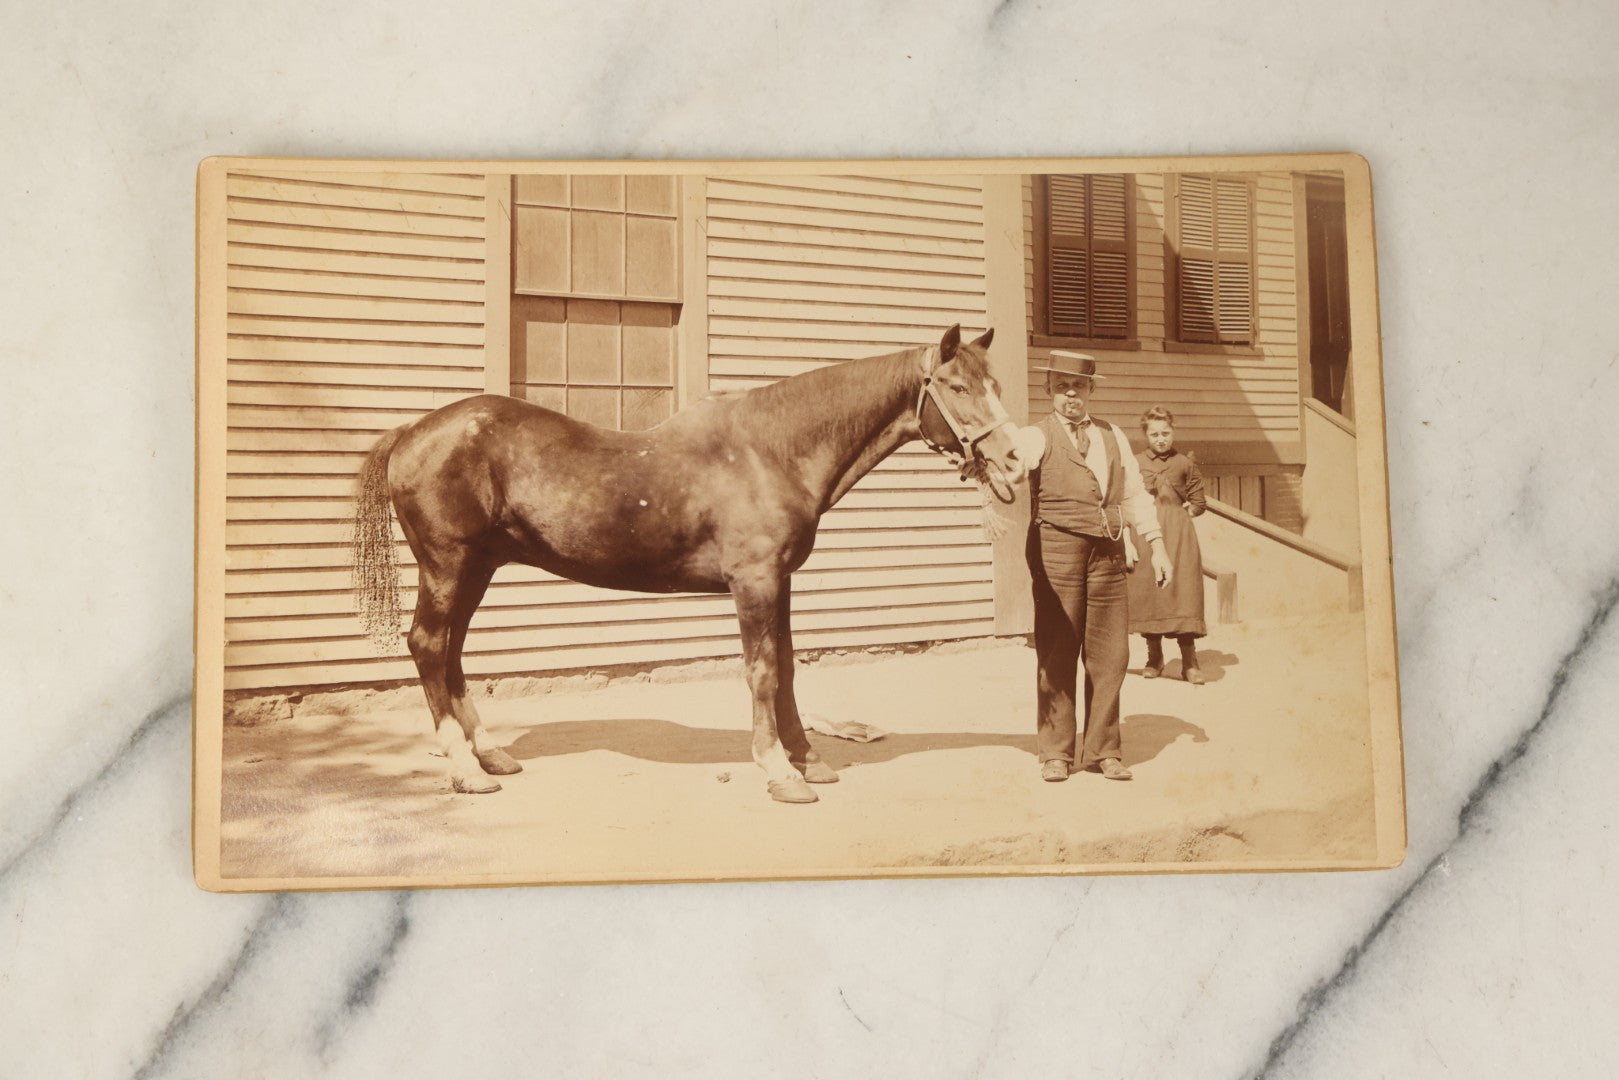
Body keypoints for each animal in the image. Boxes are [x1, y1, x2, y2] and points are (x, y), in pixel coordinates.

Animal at [351, 324, 1025, 803]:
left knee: (452, 651)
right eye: (958, 388)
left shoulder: (780, 582)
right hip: (448, 565)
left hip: (478, 568)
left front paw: (808, 759)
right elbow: (762, 672)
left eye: (996, 386)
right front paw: (780, 772)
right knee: (429, 644)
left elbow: (787, 668)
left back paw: (489, 754)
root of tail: (412, 431)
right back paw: (466, 769)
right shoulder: (753, 582)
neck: (771, 450)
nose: (1017, 462)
::::
= Goal of the exercise =
A verbatim copy of the material is needed; pictures are not to appear in it.

= Response to this task =
Body keypoints for each animal in the image. Boxes are [x1, y1, x2, y2] and points are (x, y), in pixel coordinates.

Animal at [351, 324, 1025, 803]:
left knee: (452, 651)
right eye: (958, 388)
left shoulder: (780, 582)
right hip: (448, 565)
left hip: (478, 568)
left front paw: (808, 759)
right elbow: (762, 672)
left eye: (996, 386)
right front paw: (780, 772)
right knee: (429, 644)
left elbow: (787, 668)
left back paw: (489, 754)
root of tail: (412, 431)
right back paw: (466, 769)
right shoulder: (753, 582)
neck: (771, 450)
nose: (1017, 462)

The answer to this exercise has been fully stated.